▸ SUPPLIED INFORMATION
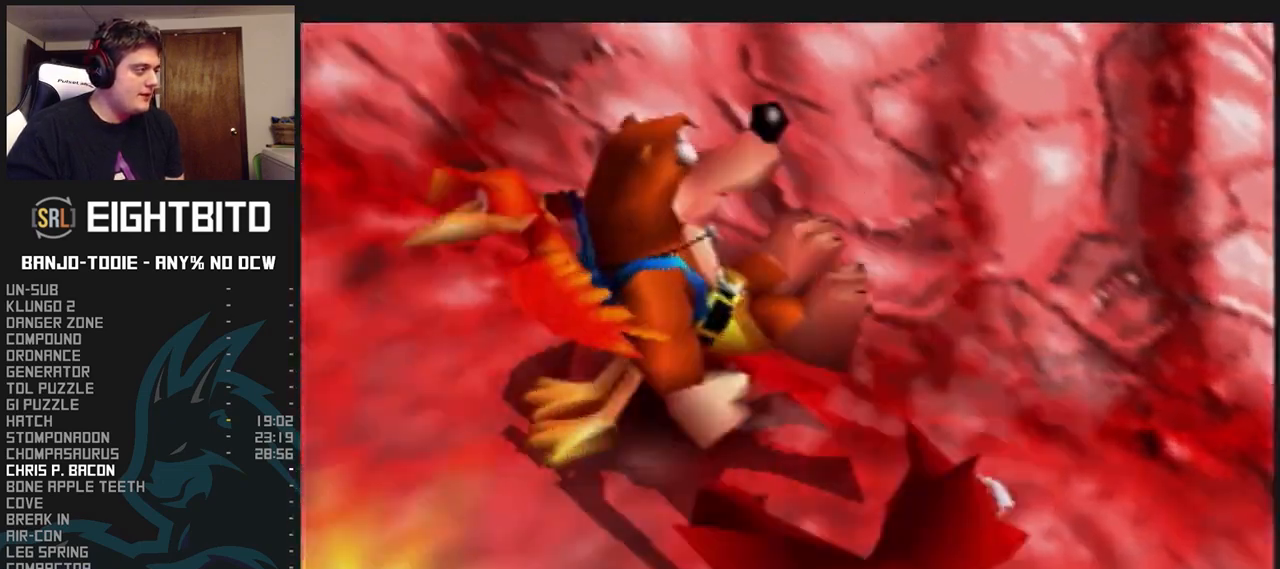
{"buttons": ["L1", "Z", "C_LEFT"], "left_stick": "up", "events": [[167, "C_RIGHT", "up"], [200, "left_stick", "up-left"], [300, "R1", "down"], [300, "START", "down"], [333, "R1", "up"], [333, "START", "up"], [333, "left_stick", "up"], [367, "C_LEFT", "down"]]}
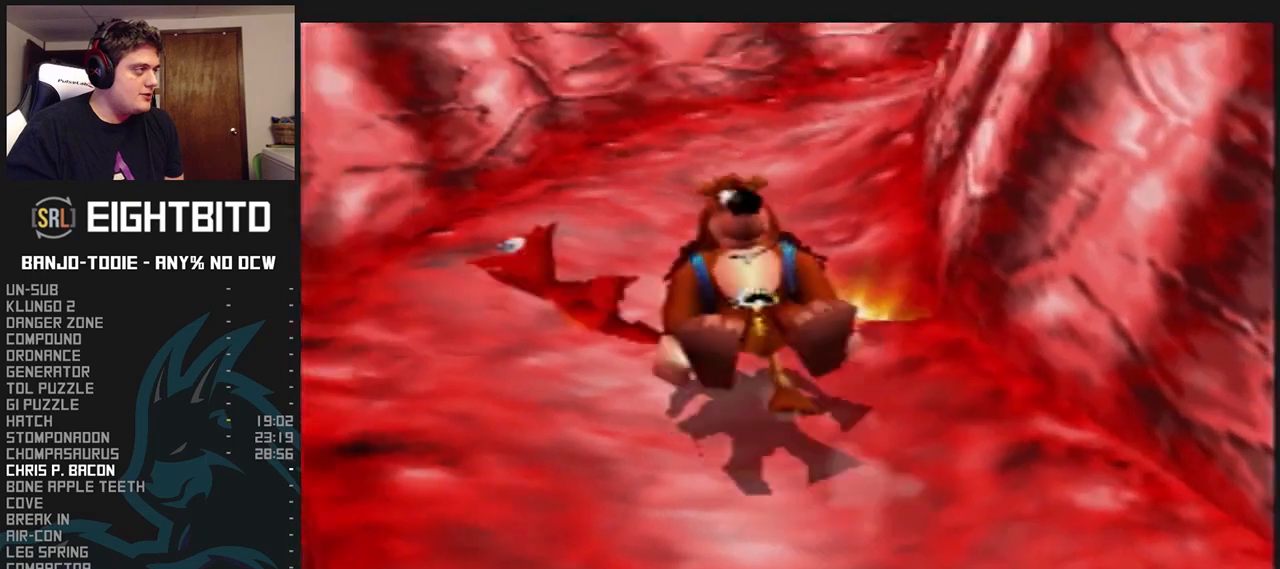
{"buttons": ["L1", "Z", "C_LEFT"], "left_stick": "up", "events": []}
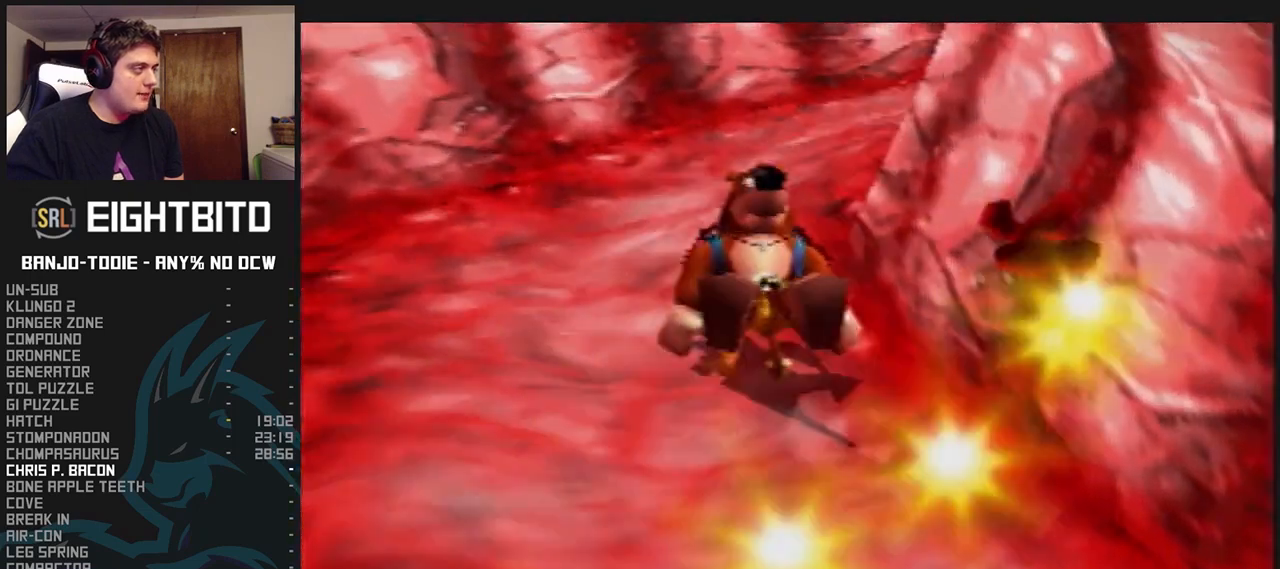
{"buttons": ["L1", "Z", "C_LEFT"], "left_stick": "up", "events": []}
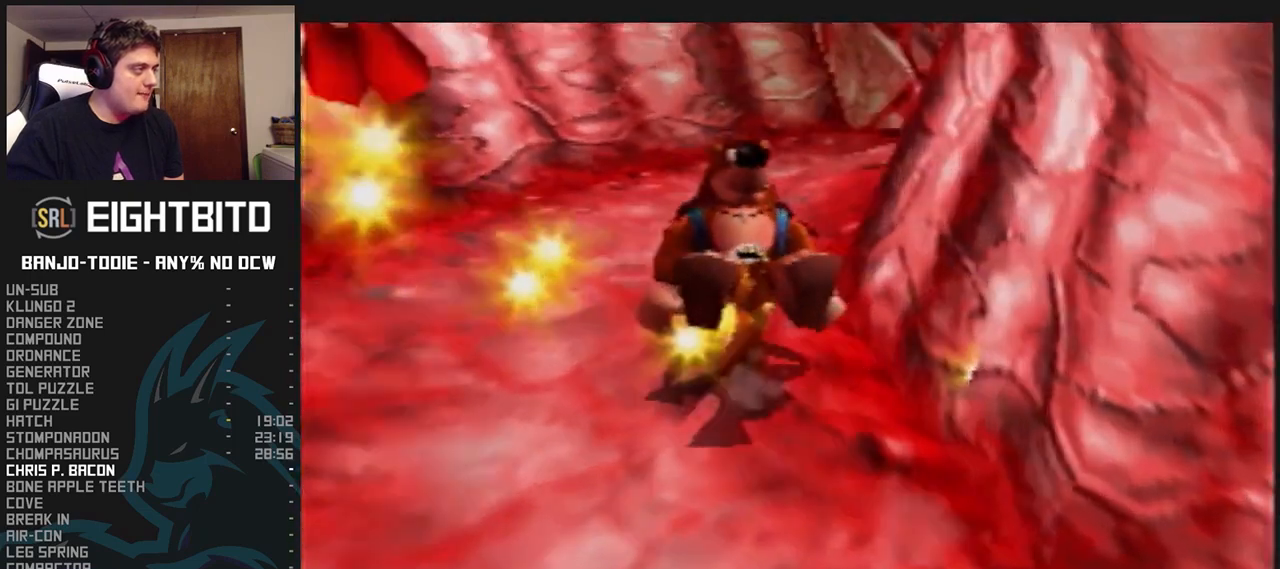
{"buttons": ["L1", "Z", "C_LEFT"], "left_stick": "up", "events": []}
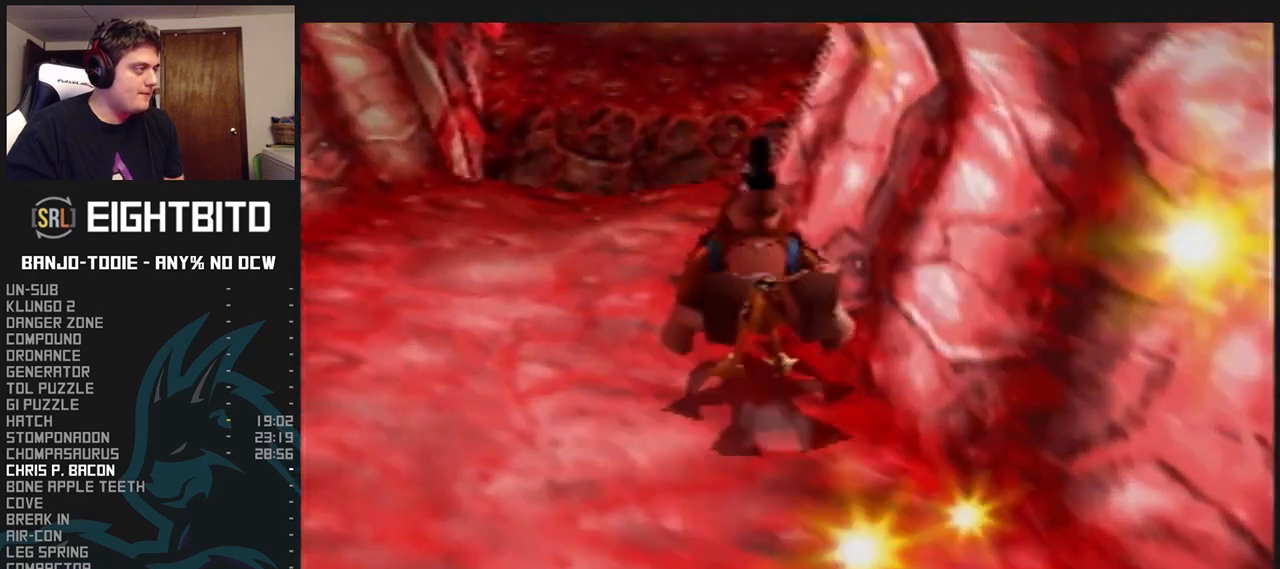
{"buttons": ["L1", "Z", "C_LEFT"], "left_stick": "up-left", "events": [[200, "C_LEFT", "up"], [200, "C_RIGHT", "down"], [200, "R1", "down"], [200, "START", "down"], [233, "C_LEFT", "down"], [233, "C_RIGHT", "up"], [233, "R1", "up"], [233, "START", "up"], [233, "left_stick", "up-left"]]}
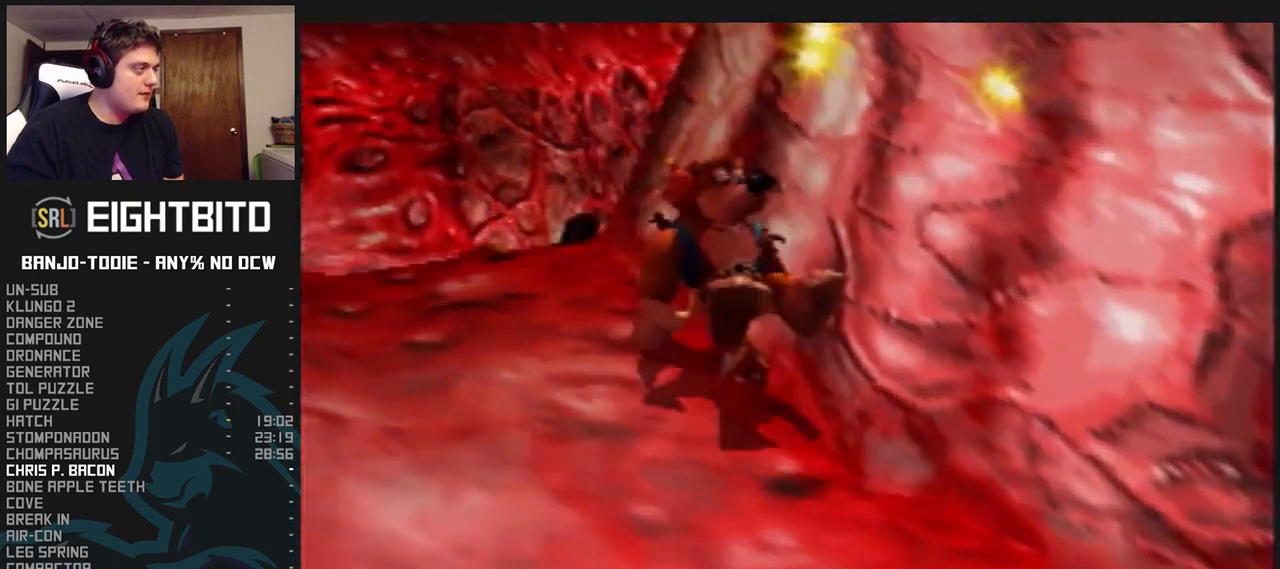
{"buttons": ["A", "L1", "Z"], "left_stick": "up-left", "events": [[333, "C_LEFT", "up"], [433, "A", "down"]]}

▸ TO DO
When a line in the data holds the word "down", show that line.

▸ EXERCISE RESPONSE
{"buttons": ["L1", "Z", "C_LEFT"], "left_stick": "up", "events": [[167, "C_RIGHT", "up"], [200, "left_stick", "up-left"], [300, "R1", "down"], [300, "START", "down"], [333, "R1", "up"], [333, "START", "up"], [333, "left_stick", "up"], [367, "C_LEFT", "down"]]}
{"buttons": ["L1", "Z", "C_LEFT"], "left_stick": "up-left", "events": [[200, "C_LEFT", "up"], [200, "C_RIGHT", "down"], [200, "R1", "down"], [200, "START", "down"], [233, "C_LEFT", "down"], [233, "C_RIGHT", "up"], [233, "R1", "up"], [233, "START", "up"], [233, "left_stick", "up-left"]]}
{"buttons": ["A", "L1", "Z"], "left_stick": "up-left", "events": [[333, "C_LEFT", "up"], [433, "A", "down"]]}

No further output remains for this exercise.